- **CHALLENGE**
In the rows below, change every "scientific name" to "species" and leave the rest of each row as it is.

- **ENTRIES PROVIDED**
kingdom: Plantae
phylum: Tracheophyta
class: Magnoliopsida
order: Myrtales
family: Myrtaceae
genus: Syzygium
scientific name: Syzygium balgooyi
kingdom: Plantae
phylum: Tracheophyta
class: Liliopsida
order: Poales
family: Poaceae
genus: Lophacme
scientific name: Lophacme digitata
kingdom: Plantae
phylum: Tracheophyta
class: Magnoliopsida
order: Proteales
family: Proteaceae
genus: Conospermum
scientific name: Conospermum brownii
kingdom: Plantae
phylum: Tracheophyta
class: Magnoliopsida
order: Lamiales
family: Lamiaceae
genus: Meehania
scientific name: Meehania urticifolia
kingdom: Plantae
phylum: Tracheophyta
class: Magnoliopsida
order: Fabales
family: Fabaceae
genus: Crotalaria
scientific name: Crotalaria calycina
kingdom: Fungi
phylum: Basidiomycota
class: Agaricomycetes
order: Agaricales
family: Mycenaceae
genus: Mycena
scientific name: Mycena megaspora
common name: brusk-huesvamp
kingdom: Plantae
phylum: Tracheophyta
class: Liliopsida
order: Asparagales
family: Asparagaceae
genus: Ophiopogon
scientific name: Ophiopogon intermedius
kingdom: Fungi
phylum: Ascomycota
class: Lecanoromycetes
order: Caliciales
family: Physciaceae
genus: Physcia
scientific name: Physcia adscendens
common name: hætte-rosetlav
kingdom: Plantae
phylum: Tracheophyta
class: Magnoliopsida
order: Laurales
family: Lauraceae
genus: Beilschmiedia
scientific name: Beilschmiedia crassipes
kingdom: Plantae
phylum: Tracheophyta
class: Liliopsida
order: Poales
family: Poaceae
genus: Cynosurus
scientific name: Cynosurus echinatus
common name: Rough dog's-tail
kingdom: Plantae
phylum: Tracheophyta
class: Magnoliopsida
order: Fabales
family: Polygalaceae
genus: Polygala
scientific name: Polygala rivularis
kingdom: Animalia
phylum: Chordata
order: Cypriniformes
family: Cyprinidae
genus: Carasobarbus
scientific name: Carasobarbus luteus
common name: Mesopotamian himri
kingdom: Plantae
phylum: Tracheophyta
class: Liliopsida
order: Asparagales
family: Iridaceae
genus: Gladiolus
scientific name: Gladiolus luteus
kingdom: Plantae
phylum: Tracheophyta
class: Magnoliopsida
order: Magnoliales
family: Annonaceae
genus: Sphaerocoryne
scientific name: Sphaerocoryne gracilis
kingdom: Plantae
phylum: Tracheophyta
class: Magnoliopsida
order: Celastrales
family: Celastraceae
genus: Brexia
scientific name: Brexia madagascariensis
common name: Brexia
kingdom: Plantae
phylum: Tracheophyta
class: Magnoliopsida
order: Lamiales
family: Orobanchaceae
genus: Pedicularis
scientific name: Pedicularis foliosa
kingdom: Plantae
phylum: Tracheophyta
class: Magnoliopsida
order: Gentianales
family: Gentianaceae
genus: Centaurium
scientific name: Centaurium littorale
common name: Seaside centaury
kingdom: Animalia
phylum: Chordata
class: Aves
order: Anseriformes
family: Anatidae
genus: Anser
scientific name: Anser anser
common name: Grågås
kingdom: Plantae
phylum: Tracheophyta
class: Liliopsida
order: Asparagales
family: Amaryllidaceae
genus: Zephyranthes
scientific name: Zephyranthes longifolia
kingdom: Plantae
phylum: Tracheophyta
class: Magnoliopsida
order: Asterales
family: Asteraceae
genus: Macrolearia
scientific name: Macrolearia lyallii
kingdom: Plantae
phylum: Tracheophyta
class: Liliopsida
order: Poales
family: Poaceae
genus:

- **WRITTEN REPLY**
kingdom: Plantae
phylum: Tracheophyta
class: Magnoliopsida
order: Myrtales
family: Myrtaceae
genus: Syzygium
species: Syzygium balgooyi
kingdom: Plantae
phylum: Tracheophyta
class: Liliopsida
order: Poales
family: Poaceae
genus: Lophacme
species: Lophacme digitata
kingdom: Plantae
phylum: Tracheophyta
class: Magnoliopsida
order: Proteales
family: Proteaceae
genus: Conospermum
species: Conospermum brownii
kingdom: Plantae
phylum: Tracheophyta
class: Magnoliopsida
order: Lamiales
family: Lamiaceae
genus: Meehania
species: Meehania urticifolia
kingdom: Plantae
phylum: Tracheophyta
class: Magnoliopsida
order: Fabales
family: Fabaceae
genus: Crotalaria
species: Crotalaria calycina
kingdom: Fungi
phylum: Basidiomycota
class: Agaricomycetes
order: Agaricales
family: Mycenaceae
genus: Mycena
species: Mycena megaspora
common name: brusk-huesvamp
kingdom: Plantae
phylum: Tracheophyta
class: Liliopsida
order: Asparagales
family: Asparagaceae
genus: Ophiopogon
species: Ophiopogon intermedius
kingdom: Fungi
phylum: Ascomycota
class: Lecanoromycetes
order: Caliciales
family: Physciaceae
genus: Physcia
species: Physcia adscendens
common name: hætte-rosetlav
kingdom: Plantae
phylum: Tracheophyta
class: Magnoliopsida
order: Laurales
family: Lauraceae
genus: Beilschmiedia
species: Beilschmiedia crassipes
kingdom: Plantae
phylum: Tracheophyta
class: Liliopsida
order: Poales
family: Poaceae
genus: Cynosurus
species: Cynosurus echinatus
common name: Rough dog's-tail
kingdom: Plantae
phylum: Tracheophyta
class: Magnoliopsida
order: Fabales
family: Polygalaceae
genus: Polygala
species: Polygala rivularis
kingdom: Animalia
phylum: Chordata
order: Cypriniformes
family: Cyprinidae
genus: Carasobarbus
species: Carasobarbus luteus
common name: Mesopotamian himri
kingdom: Plantae
phylum: Tracheophyta
class: Liliopsida
order: Asparagales
family: Iridaceae
genus: Gladiolus
species: Gladiolus luteus
kingdom: Plantae
phylum: Tracheophyta
class: Magnoliopsida
order: Magnoliales
family: Annonaceae
genus: Sphaerocoryne
species: Sphaerocoryne gracilis
kingdom: Plantae
phylum: Tracheophyta
class: Magnoliopsida
order: Celastrales
family: Celastraceae
genus: Brexia
species: Brexia madagascariensis
common name: Brexia
kingdom: Plantae
phylum: Tracheophyta
class: Magnoliopsida
order: Lamiales
family: Orobanchaceae
genus: Pedicularis
species: Pedicularis foliosa
kingdom: Plantae
phylum: Tracheophyta
class: Magnoliopsida
order: Gentianales
family: Gentianaceae
genus: Centaurium
species: Centaurium littorale
common name: Seaside centaury
kingdom: Animalia
phylum: Chordata
class: Aves
order: Anseriformes
family: Anatidae
genus: Anser
species: Anser anser
common name: Grågås
kingdom: Plantae
phylum: Tracheophyta
class: Liliopsida
order: Asparagales
family: Amaryllidaceae
genus: Zephyranthes
species: Zephyranthes longifolia
kingdom: Plantae
phylum: Tracheophyta
class: Magnoliopsida
order: Asterales
family: Asteraceae
genus: Macrolearia
species: Macrolearia lyallii
kingdom: Plantae
phylum: Tracheophyta
class: Liliopsida
order: Poales
family: Poaceae
genus:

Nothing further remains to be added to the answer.